The Asset Strippers has been created for the annual Tate Britain Commission, supported by Sotheby’s, which invites artists to create a new artwork in response to the grand space of the Duveen Galleries.
Mike Nelson has transformed the heart of Tate Britain into somewhere between a sculpture court and an asset strippers’ warehouse, carefully selecting objects from a past world, the post-war Britain that framed his childhood.
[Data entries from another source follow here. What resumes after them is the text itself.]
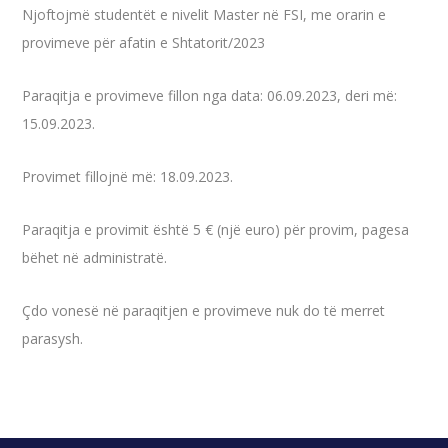
Njoftojmë studentët e nivelit Master në FSI, me orarin e
provimeve për afatin e Shtatorit/2023
Paraqitja e provimeve fillon nga data: 06.09.2023, deri më:
15.09.2023.
Provimet fillojnë më: 18.09.2023.
Paraqitja e provimit është 5 € (një euro) për provim, pagesa
bëhet në administratë.
Çdo vonesë në paraqitjen e provimeve nuk do të merret
parasysh.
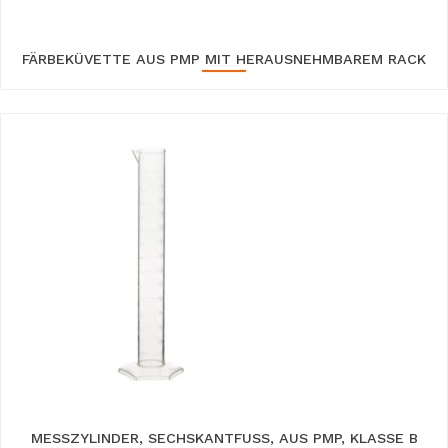
FÄRBEKÜVETTE AUS PMP MIT HERAUSNEHMBAREM RACK
MESSZYLINDER, SECHSKANTFUSS, AUS PMP, KLASSE B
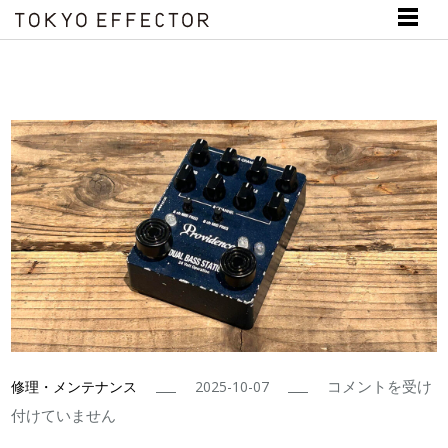
Providence
コメントを受け
修理・メンテナンス
2025-10-07
DUAL
付けていません
BASS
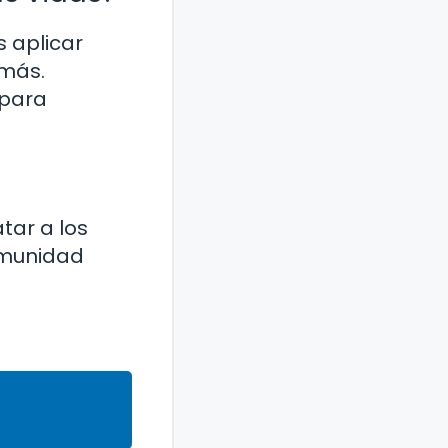
 aplicar
emás.
 para
tar a los
omunidad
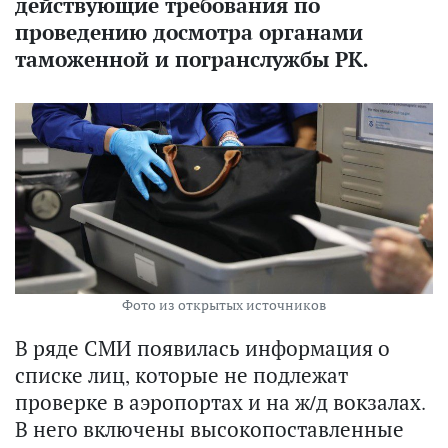
действующие требования по
проведению досмотра органами
таможенной и погранслужбы РК.
Фото из открытых источников
В ряде СМИ появилась информация о
списке лиц, которые не подлежат
проверке в аэропортах и на ж/д вокзалах.
В него включены высокопоставленные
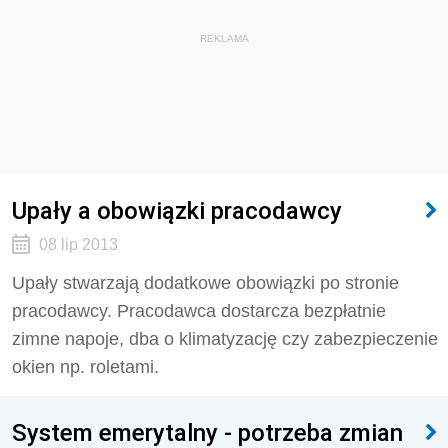
REKLAMA
Upały a obowiązki pracodawcy
08 lip 2013
Upały stwarzają dodatkowe obowiązki po stronie
pracodawcy. Pracodawca dostarcza bezpłatnie
zimne napoje, dba o klimatyzację czy zabezpieczenie
okien np. roletami.
System emerytalny - potrzeba zmian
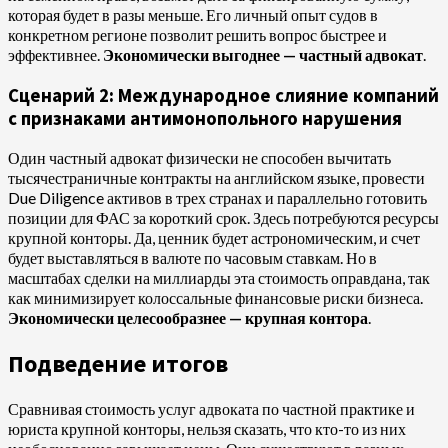
которая будет в разы меньше. Его личный опыт судов в
конкретном регионе позволит решить вопрос быстрее и
эффективнее.
Экономически выгоднее — частный адвокат
.
Сценарий 2: Международное слияние компаний
с признаками антимонопольного нарушения
Один частный адвокат физически не способен вычитать
тысячестраничные контракты на английском языке, провести
Due Diligence активов в трех странах и параллельно готовить
позиции для ФАС за короткий срок. Здесь потребуются ресурсы
крупной конторы. Да, ценник будет астрономическим, и счет
будет выставляться в валюте по часовым ставкам. Но в
масштабах сделки на миллиарды эта стоимость оправдана, так
как минимизирует колоссальные финансовые риски бизнеса.
Экономически целесообразнее — крупная контора
.
Подведение итогов
Сравнивая стоимость услуг адвоката по частной практике и
юриста крупной конторы, нельзя сказать, что кто-то из них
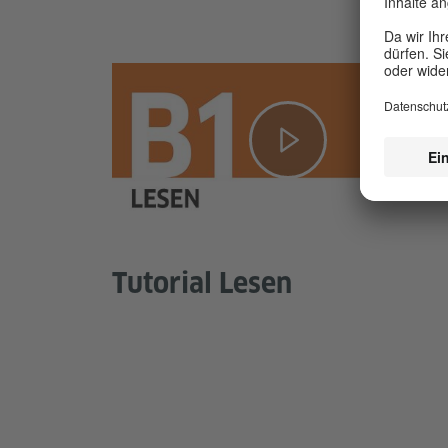
Tutorial Lesen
Nelson’s project has been informed by the Duveen Galleries’ origins as the first purpose-built sculpture galleries in England, intended to rival the sculpture court at the British Museum and the V&A’s cast room, turning the neo-classical galleries into a warehouse of monuments to a lost era and the vision of society it represented.
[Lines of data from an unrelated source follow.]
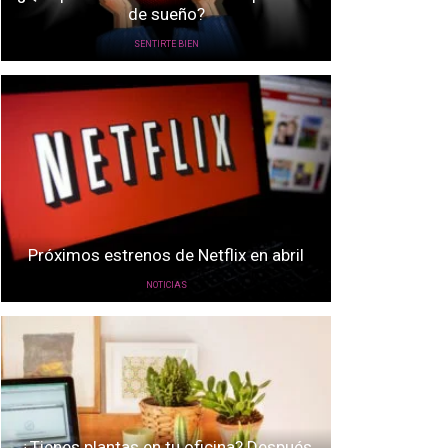
de sueño?
SENTIRTE BIEN
Próximos estrenos de Netflix en abril
NOTICIAS
¿Tienes plantas en tu oficina? Después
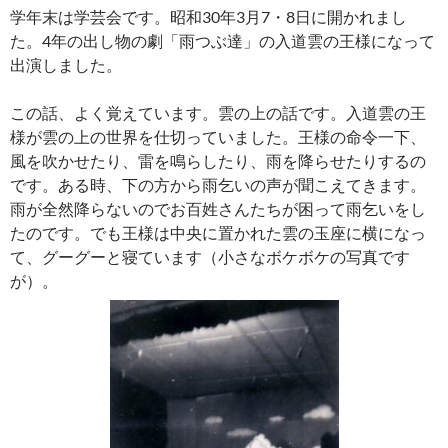
学年末は学芸会です。昭和30年3月7・8日に開かれまし
た。4年の出し物の劇「雨つぶ達」の入道雲の王様になって
出演しました。
この話、よく覚えています。雲の上の話です。入道雲の王
様が雲の上の世界を仕切っていました。王様の命令一下、
風を吹かせたり、雷を鳴らしたり、雨を降らせたりするの
です。ある時、下の方から雨乞いの声が聞こえてきます。
雨が全然降らないのでお百姓さんたちが困って雨乞いをし
たのです。でも王様は中央に置かれた雲の玉座に横になっ
て、グーグーと寝ています（小さなボケボケの写真です
が）。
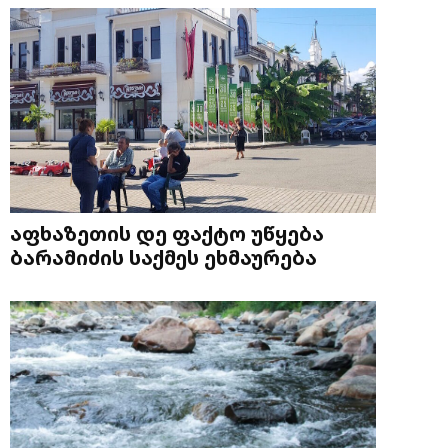
აფხაზეთის დე ფაქტო უწყება
ბარამიძის საქმეს ეხმაურება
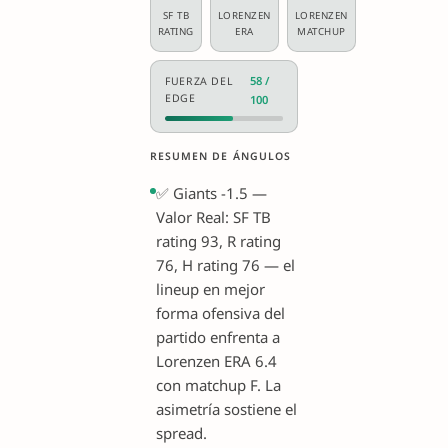
SF TB
LORENZEN
LORENZEN
RATING
ERA
MATCHUP
58 /
FUERZA DEL
EDGE
100
RESUMEN DE ÁNGULOS
✅ Giants -1.5 —
Valor Real: SF TB
rating 93, R rating
76, H rating 76 — el
lineup en mejor
forma ofensiva del
partido enfrenta a
Lorenzen ERA 6.4
con matchup F. La
asimetría sostiene el
spread.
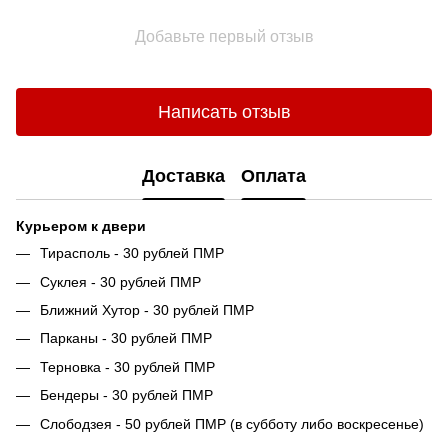
Добавьте первый отзыв
Написать отзыв
Доставка
Оплата
Курьером к двери
Тирасполь - 30 рублей ПМР
Суклея - 30 рублей ПМР
Ближний Хутор - 30 рублей ПМР
Парканы - 30 рублей ПМР
Терновка - 30 рублей ПМР
Бендеры - 30 рублей ПМР
Слободзея - 50 рублей ПМР (в субботу либо воскресенье)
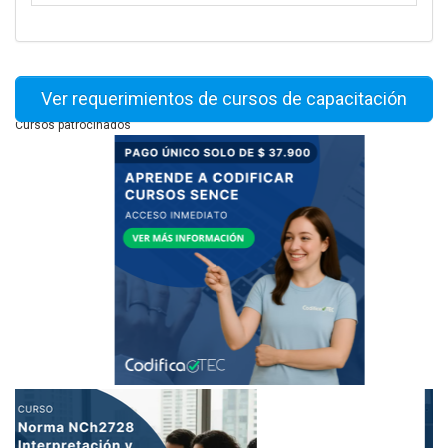
Ver requerimientos de cursos de capacitación
Cursos patrocinados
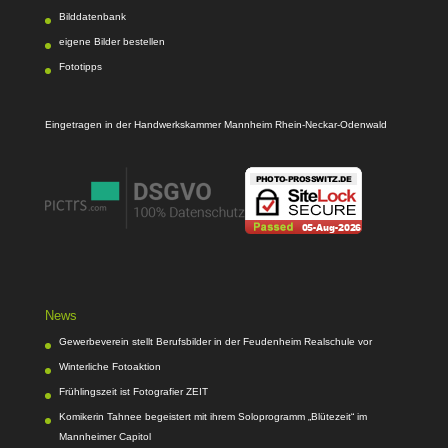
Bilddatenbank
eigene Bilder bestellen
Fototipps
Eingetragen in der Handwerkskammer Mannheim Rhein-Neckar-Odenwald
News
Gewerbeverein stellt Berufsbilder in der Feudenheim Realschule vor
Winterliche Fotoaktion
Frühlingszeit ist Fotografier ZEIT
Komikerin Tahnee begeistert mit ihrem Soloprogramm „Blütezeit“ im
Mannheimer Capitol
Born in Loughborough in 1967, Mike Nelson is best known for his large-scale, site-specific sculptural environments that often arise from a period of living and working in a particular location. His works fuse literary, filmic, socio-political and cultural references to create carefully orchestrated tableaux. Nelson has exhibited widely across the world, most recently at the OGR - Officine Grandi Riparazioni, Turin, 2018 and Gwangju Biennale, 2018. He represented Britain at the Venice Biennale in 2011 and was nominated for the Turner Prize in 2001 and 2007. He became a Royal Academician in 2013 and in 2018 was awarded the Wollaston Award.